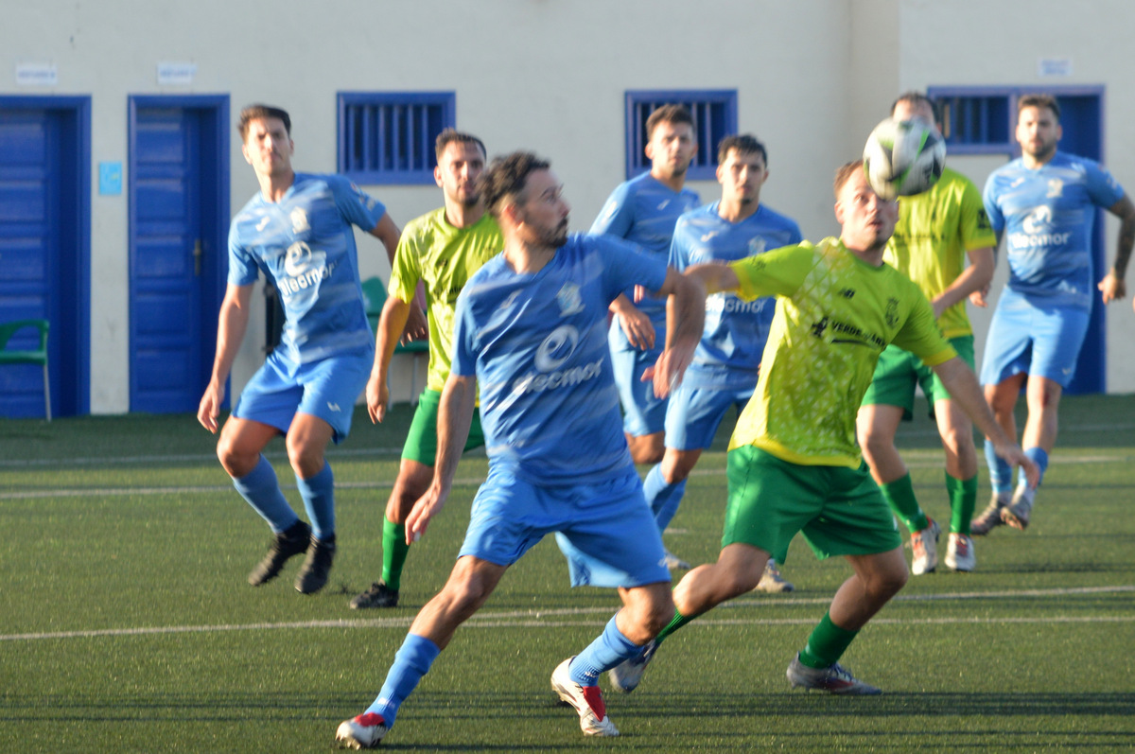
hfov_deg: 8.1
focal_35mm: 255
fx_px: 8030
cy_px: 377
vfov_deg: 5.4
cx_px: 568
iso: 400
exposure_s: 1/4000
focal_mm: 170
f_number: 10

_ _ _ _ _

(Problem requirements) Nothing but the records themselves, exact and complete, should be returned; leave the pictures out.

(Output for this exercise)
hfov_deg: 8.1
focal_35mm: 255
fx_px: 8030
cy_px: 377
vfov_deg: 5.4
cx_px: 568
iso: 400
exposure_s: 1/4000
focal_mm: 170
f_number: 10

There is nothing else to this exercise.